* **TASK STATEMENT**
Reproduce, without any alteration, the stretch of the records from the line containing "left hip: (323, 378, 7)" through the line containing "right hip: (571, 530, 8)", including both of those lines.

START DATA EXTRACTS

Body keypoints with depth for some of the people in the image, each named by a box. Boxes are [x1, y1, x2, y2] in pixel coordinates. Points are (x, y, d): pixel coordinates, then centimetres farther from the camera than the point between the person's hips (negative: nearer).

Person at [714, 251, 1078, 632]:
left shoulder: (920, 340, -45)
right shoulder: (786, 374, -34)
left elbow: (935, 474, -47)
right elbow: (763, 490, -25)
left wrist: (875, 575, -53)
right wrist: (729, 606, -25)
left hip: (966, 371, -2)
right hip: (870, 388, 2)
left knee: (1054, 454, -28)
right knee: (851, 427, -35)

END DATA EXTRACTS
START DATA EXTRACTS

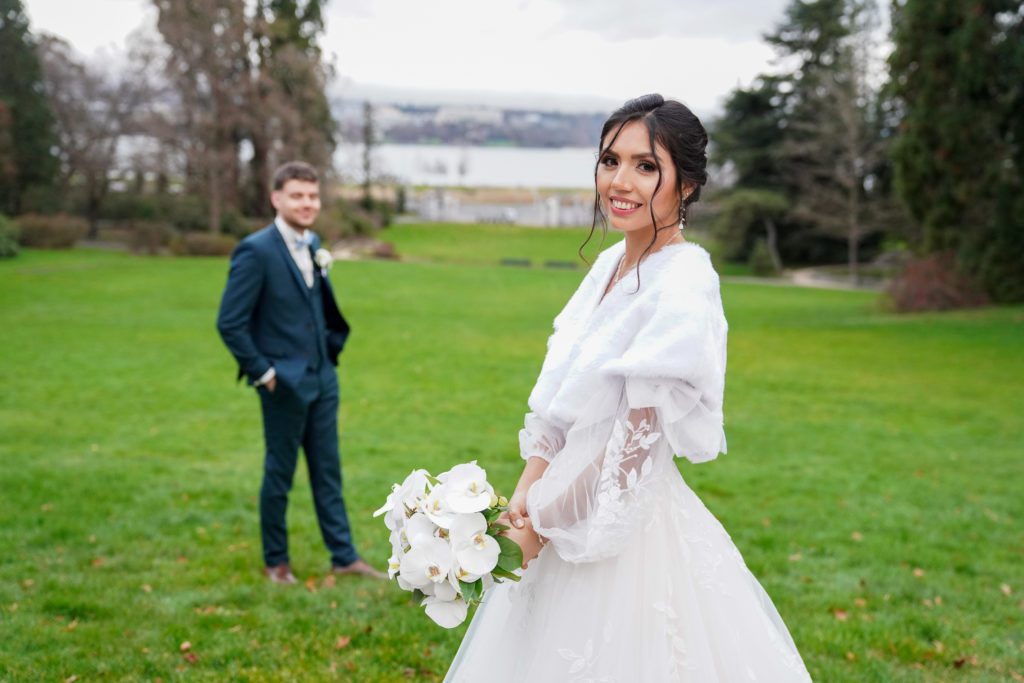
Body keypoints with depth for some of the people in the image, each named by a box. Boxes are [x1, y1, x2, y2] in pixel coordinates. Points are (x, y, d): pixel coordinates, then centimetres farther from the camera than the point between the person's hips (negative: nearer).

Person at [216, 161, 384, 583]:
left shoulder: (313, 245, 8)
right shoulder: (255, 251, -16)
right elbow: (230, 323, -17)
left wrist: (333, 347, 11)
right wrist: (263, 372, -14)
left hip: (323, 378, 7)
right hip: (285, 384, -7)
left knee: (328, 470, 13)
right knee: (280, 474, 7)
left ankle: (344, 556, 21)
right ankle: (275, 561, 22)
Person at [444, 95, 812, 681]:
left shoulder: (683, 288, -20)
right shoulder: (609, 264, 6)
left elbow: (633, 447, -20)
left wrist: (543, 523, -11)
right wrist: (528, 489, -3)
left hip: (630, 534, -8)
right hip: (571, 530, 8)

END DATA EXTRACTS

* **EXPECTED ANSWER**
left hip: (323, 378, 7)
right hip: (285, 384, -7)
left knee: (328, 470, 13)
right knee: (280, 474, 7)
left ankle: (344, 556, 21)
right ankle: (275, 561, 22)
Person at [444, 95, 812, 681]:
left shoulder: (683, 288, -20)
right shoulder: (609, 264, 6)
left elbow: (633, 447, -20)
left wrist: (543, 523, -11)
right wrist: (528, 489, -3)
left hip: (630, 534, -8)
right hip: (571, 530, 8)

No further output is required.